Task requirements —
Put every line of text from the data below into a Markdown table with the columns Row and Line, numbering the rows in order and skipping blank lines. Leave the pictures out of the answer.

Given data —
#####

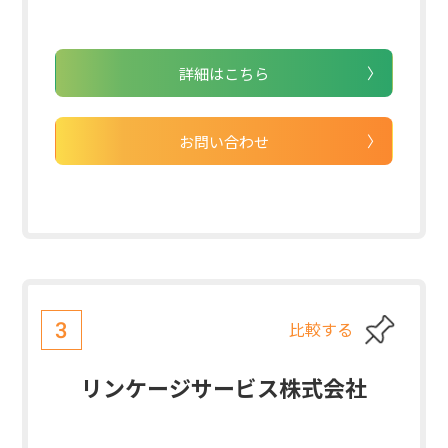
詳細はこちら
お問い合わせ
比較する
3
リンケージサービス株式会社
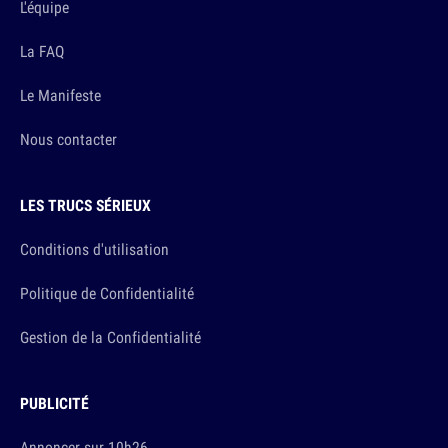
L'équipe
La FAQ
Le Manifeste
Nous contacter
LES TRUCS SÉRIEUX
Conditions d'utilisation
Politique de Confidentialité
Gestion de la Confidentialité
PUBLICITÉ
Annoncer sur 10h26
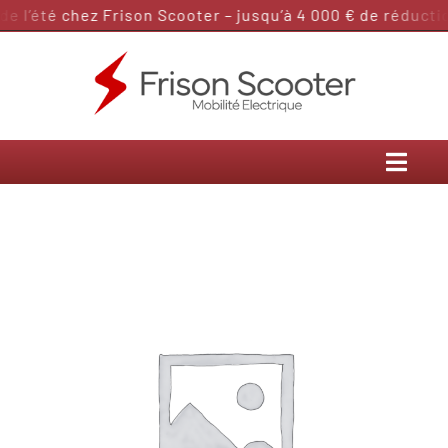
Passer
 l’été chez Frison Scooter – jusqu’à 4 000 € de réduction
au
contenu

#####

Output for this exercise —
| Row | Line |
|---|---|
| 1 | 詳細はこちら |
| 2 | お問い合わせ |
| 3 | 比較する |
| 4 | 3 |
| 5 | リンケージサービス株式会社 |
| 6 | L'équipe |
| 7 | La FAQ |
| 8 | Le Manifeste |
| 9 | Nous contacter |
| 10 | LES TRUCS SÉRIEUX |
| 11 | Conditions d'utilisation |
| 12 | Politique de Confidentialité |
| 13 | Gestion de la Confidentialité |
| 14 | PUBLICITÉ |
| 15 | Annoncer sur 10h26 |
| 16 | Passer |
| 17 |  l’été chez Frison Scooter – jusqu’à 4 000 € de réduction |
| 18 | au |
| 19 | contenu |